Abstract
Abstract
Conventional approaches such as operational spreadsheets and reservoir simulation are ineffective for actively managing waterflooding; either too simplistic or challenging to (re)calibrate in a short timeframe for operational decision-making. This paper presents a framework that optimally blends physics-based and data-driven approaches for fast and reliable subsurface modeling. The formulation is based on a graph neural network (GNN), capable of capturing spatial and temporal patterns, and leverages critical physics to improve model accuracy and generalization.

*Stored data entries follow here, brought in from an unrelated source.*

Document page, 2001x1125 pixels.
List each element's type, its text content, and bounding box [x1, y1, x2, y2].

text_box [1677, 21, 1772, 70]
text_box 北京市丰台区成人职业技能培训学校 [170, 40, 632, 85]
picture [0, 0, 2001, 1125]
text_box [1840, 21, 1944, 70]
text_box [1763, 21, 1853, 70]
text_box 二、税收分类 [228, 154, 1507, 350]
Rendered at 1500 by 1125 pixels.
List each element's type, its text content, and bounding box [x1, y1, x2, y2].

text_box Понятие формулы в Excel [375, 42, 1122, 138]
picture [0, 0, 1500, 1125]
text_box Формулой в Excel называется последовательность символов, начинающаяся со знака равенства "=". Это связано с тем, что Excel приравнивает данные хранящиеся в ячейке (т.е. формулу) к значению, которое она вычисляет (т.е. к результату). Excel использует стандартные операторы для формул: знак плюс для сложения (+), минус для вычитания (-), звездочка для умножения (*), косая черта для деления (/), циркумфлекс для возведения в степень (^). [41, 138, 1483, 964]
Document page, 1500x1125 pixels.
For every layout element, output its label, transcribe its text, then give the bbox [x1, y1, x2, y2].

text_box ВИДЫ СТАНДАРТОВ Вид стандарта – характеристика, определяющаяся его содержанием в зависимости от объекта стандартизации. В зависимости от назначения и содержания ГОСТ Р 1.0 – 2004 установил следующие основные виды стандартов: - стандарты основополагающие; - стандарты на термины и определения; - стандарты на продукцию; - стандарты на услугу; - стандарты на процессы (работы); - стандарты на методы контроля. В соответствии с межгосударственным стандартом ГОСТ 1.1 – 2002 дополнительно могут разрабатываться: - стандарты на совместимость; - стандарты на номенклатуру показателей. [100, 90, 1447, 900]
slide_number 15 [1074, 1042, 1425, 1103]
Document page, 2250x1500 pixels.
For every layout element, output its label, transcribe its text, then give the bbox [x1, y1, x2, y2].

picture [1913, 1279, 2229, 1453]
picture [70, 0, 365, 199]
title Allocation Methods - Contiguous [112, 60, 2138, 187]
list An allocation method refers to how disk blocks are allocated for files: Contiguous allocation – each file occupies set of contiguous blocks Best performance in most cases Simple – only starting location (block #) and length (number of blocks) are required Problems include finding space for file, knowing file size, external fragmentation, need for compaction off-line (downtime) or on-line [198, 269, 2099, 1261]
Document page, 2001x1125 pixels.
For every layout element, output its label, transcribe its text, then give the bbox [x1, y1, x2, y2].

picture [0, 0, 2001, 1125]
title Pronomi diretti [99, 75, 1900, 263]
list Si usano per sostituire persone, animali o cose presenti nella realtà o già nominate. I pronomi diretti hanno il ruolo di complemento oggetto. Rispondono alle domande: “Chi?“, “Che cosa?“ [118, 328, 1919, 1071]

We represent the reservoir by a heterogeneous, dynamic, directed graph with injector and producer nodes where directed edges connect nearby nodes. We selected GNN for modeling the waterflood network since other deep-learning approaches (CNN and RNN) are generally suitable for regular Euclidean data (2D grids and 1D sequences). We use message passing with attention to leverage the graph's topology and reduce the number of trainable parameters. Production in each producer is equal to the weighted summation of signals received by nearby injector/aquifer nodes, where the connection's strength (well allocation factor) and efficiency (oil-cut function) represent weights. Strength quantifies the hydraulic communication between the node pairs and is estimated by solving single-phase pressure and tracer equations on an adaptive 3D unstructured PEBI grid. Efficiency indicates the percentage of total strength that contributes to oil production and is characterized by a sigmoid-like function with trainable parameters estimated by minimizing a regression loss using gradient-descent-based optimization. Also, a Markov-Chain Monte-Carlo (MCMC)-based uncertainty quantification framework is developed to quantify the model parameters' uncertainty.
The proposed methodology was successfully applied to many reservoirs across the world. This paper shows the results for a carbonate field with more than 150 wells, 60 years of history, and a 50% water cut. The asset team's objective was to increase oil production while maintaining water production. The GNN model was trained with test-set (last 12 months of production history was held out a test set) accuracy of 90% and then used to optimize the waterflooding strategy for the next six months. After applying a non-linear constrained pattern search method, the optimized strategy resulted in a 26,100 STB/D increase in oil production without a drastic change in water production level. This outcome was achieved only by adjusting the injection rates and producers' operational conditions without drilling or major workovers.
The presented modeling approach has many benefits for actively managing waterflooding: a) more than 90% speed-up for model building and (re)training compared to conventional workflows, b) super-fast simulations with GNN, c) improved model accuracy/generalization leveraging a physics-informed machine learning, d) more robust decision making through uncertainty quantification, and e) significantly shorter decision cycles in waterflood operations for well control optimization to increase oil recovery and/or reduce water production.